Mathieu Amalric, qui fait une apparition parmi les recruteurs, comme une caution de qualité donnée au personnage féminin et au film, en conclut (je cite de mémoire) : « Nous allons faire de grandes choses ensemble. »

Les choix narratifs et l’écriture du film donnent à admirer tout ce qui est aux antipodes de ce qu’on pourrait appeler des valeurs féministes : violence autodestructrice (elle se blesse gravement au début dans l’explosion de la vitrine), surenchère dans l’imitation des comportements masculinistes (froideur, arrogance, compétitivité). Il n’y a d’ailleurs aucune femme dans l’environnement de Jeanne : pas de mère, pas d’amie (comme elle l’affirme elle-même quand le trader lui propose de partir avec lui à Singapour). La scène de séduction avortée avec la grande bourgeoise est ridicule. Les seuls moments « d’humanité » mettent en valeur la gentillesse d’un personnage masculin, l’amoureux transi qui est prêt à tout pour se faire pardonner leur première étreinte où elle lui reproche (sans doute à juste titre) de ne pas s’être préoccupé de son plaisir à elle.

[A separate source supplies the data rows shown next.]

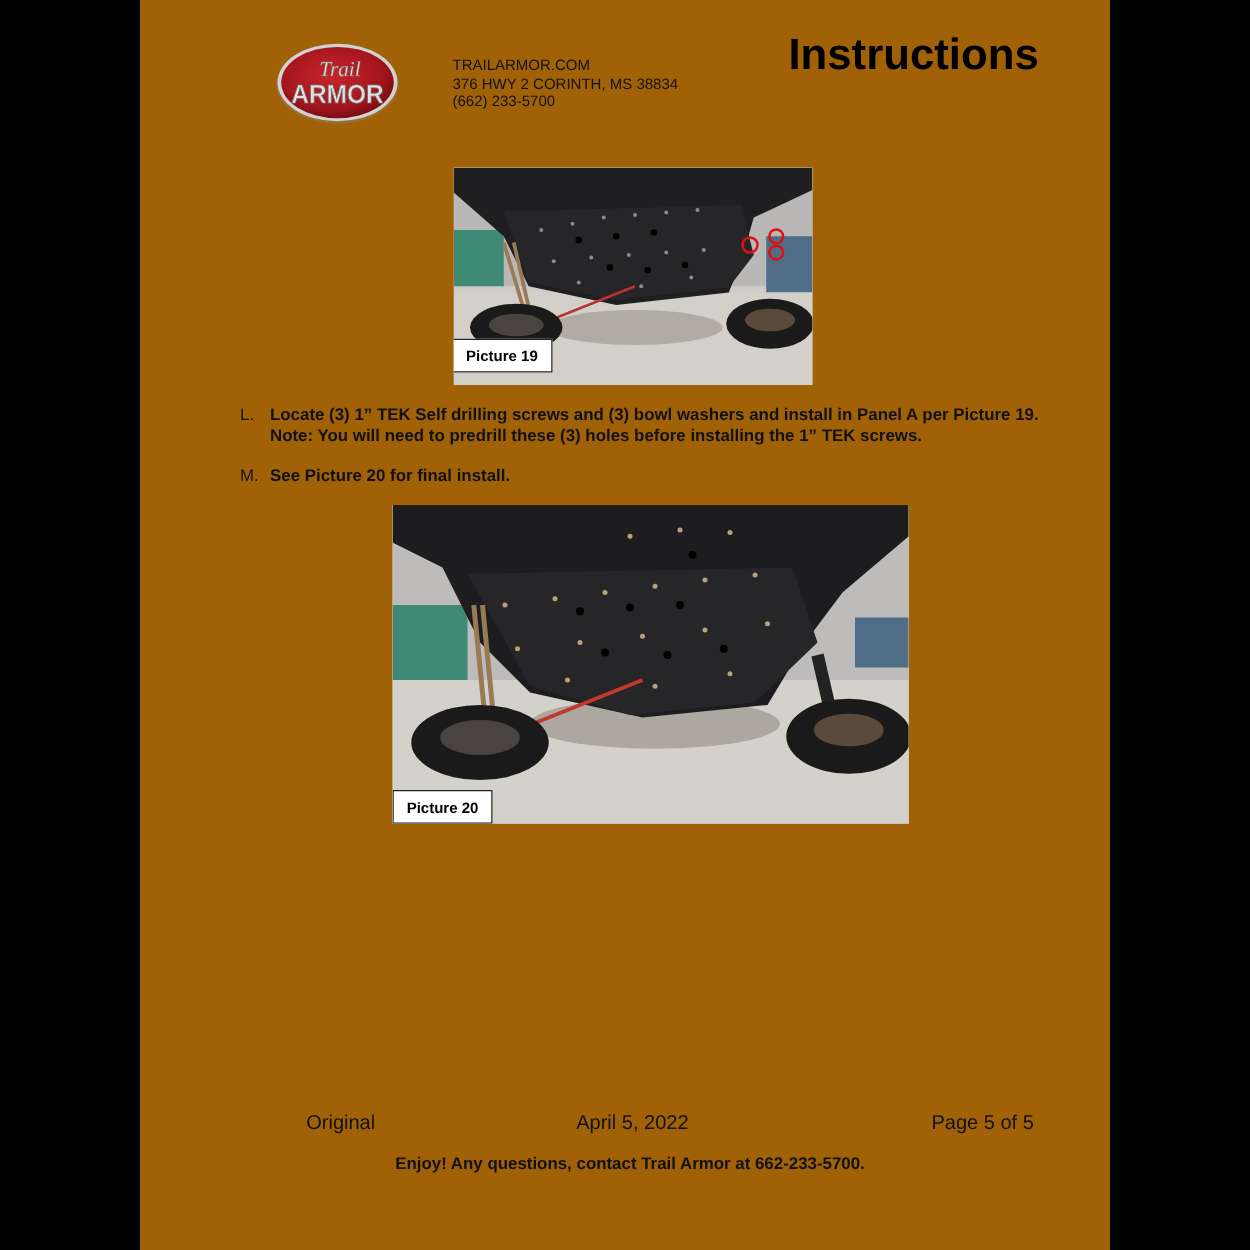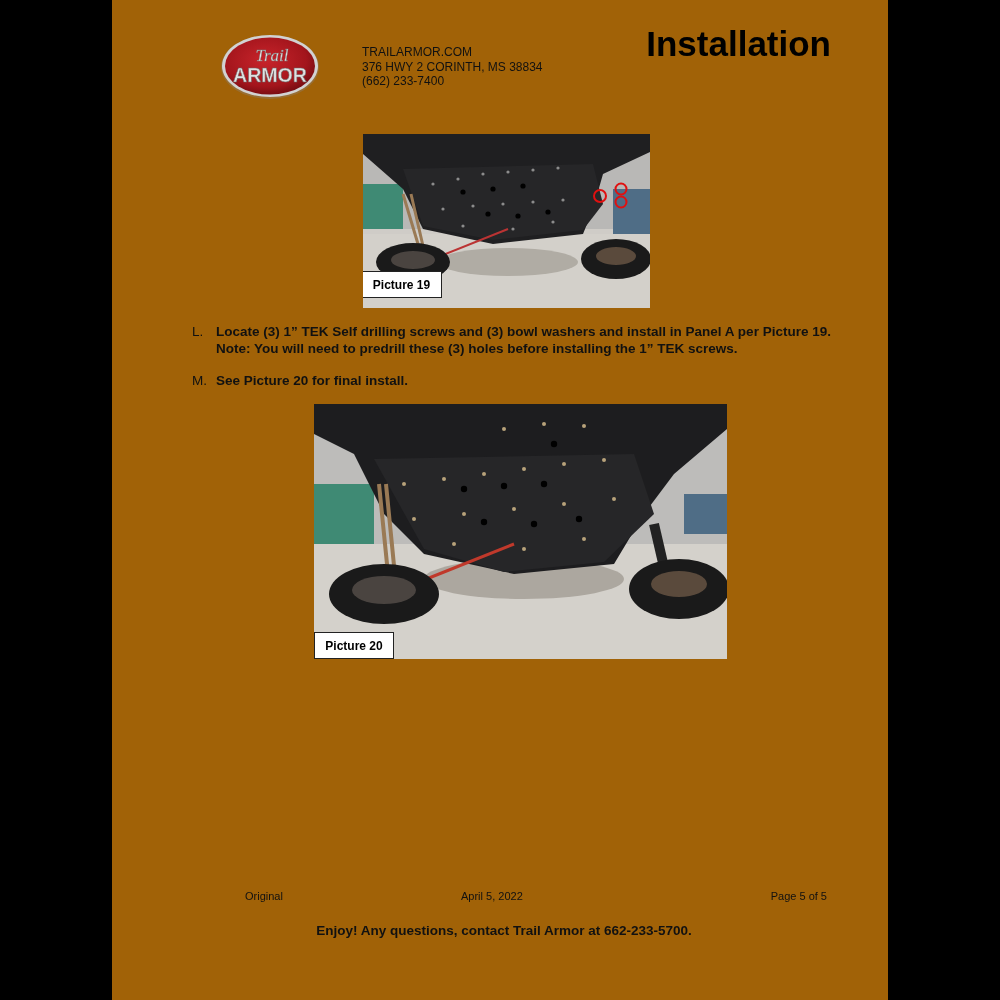--- a/index.html
+++ b/index.html
@@ -89,7 +89,7 @@
   </div>
 
   <div class="title">
-    <div>Installation</div>
+    <div>Instructions</div>
   </div>
 
   <div class="pic pic19">

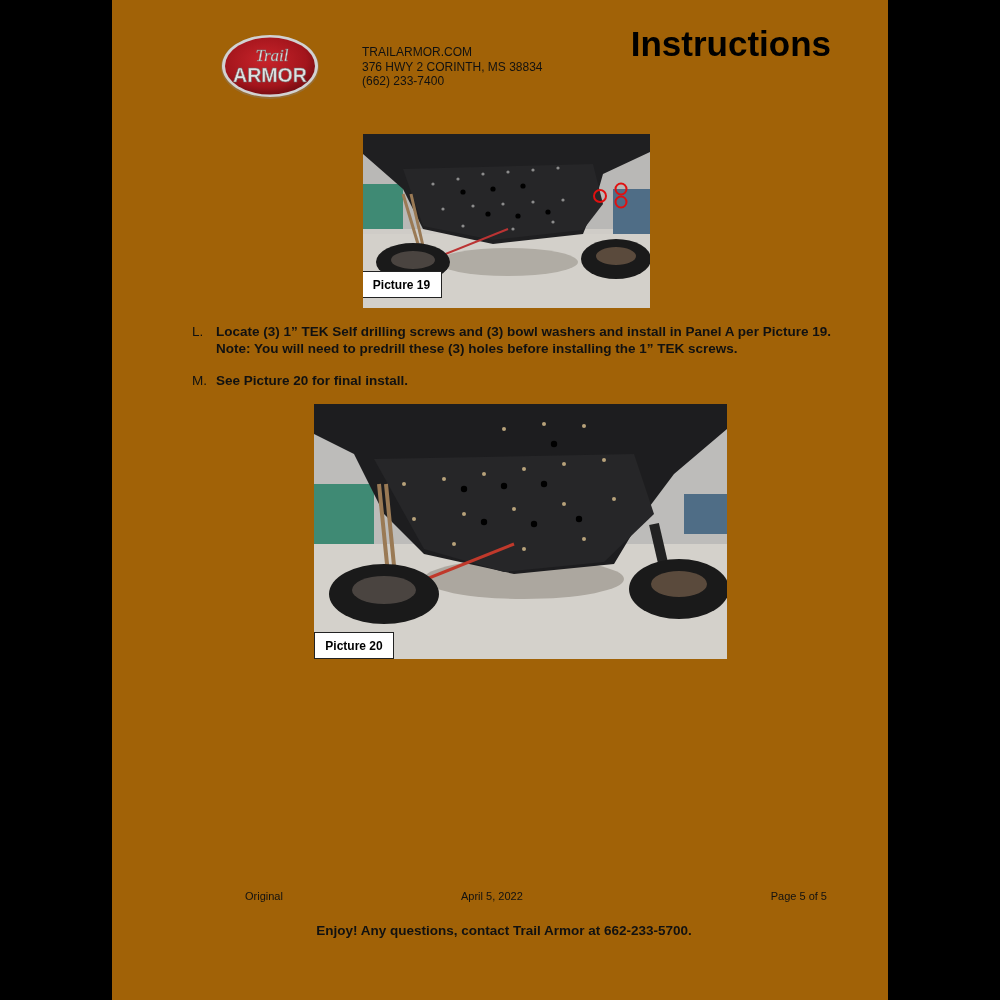--- a/index.html
+++ b/index.html
@@ -85,7 +85,7 @@
   <div class="contact">
     <div>TRAILARMOR.COM</div>
     <div>376 HWY 2 CORINTH, MS 38834</div>
-    <div>(662) 233-7400</div>
+    <div>(662) 233-5700</div>
   </div>
 
   <div class="title">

On regrette que le réel talent de la réalisatrice et de l’actrice débutante soit mis au service d’une histoire aussi peu « édifiante » : n’a-t-on pas autre chose à faire désirer aux jeunes femmes d’aujourd’hui que le monde de la finance ?


générique


Polémiquons.

  • Notons aussi l’écart d’âge, encore et toujours : Claire Pommet a 27 ans, Neils Schneider 36…

  • Bonjour,

    Je vous rejoins globalement sur la critique que vous faites du film. Cependant je me permets de revenir sur vos derniers propos. Dans le film Jeanne ne reproche pas à Augustin "de ne pas s’être préoccupé de son plaisir à elle" lors de "leur première étreinte". Elle lui annonce qu’il l’a violée voilà maintenant 4 ans et qu’elle continue de lui en vouloir et d’être en colère (à juste titre). Il ne s’agit pas d’une étreinte mais d’une agression sexuelle.
    A ce titre je trouve ce film d’une violence extrême et d’un irréalisme certain. On ne pardonne pas un viol après de simples excuses et un bisou. Et surtout on ne retombe pas amoureux de son agresseur. Je comprends la volonté de vouloir présenter une résilience, le pardon. Et je trouve cela fantastique, c’est très important d’en parler. Malheureusement c’est fait ici avec maladresse (si ce n’est avec un manque de respect). Au point de ne plus présenter le pardon et la réconciliation, mais la banalisation du viol.

    Je trouve ce film à cet égard particulièrement antiféministe. Il véhicule un message dangereux pour les téléspectateurs et téléspectatrices non avertis.
    C’est dommage, c’est à mon sens une tentative ratée de montrer qu’une résilience est possible après un viol.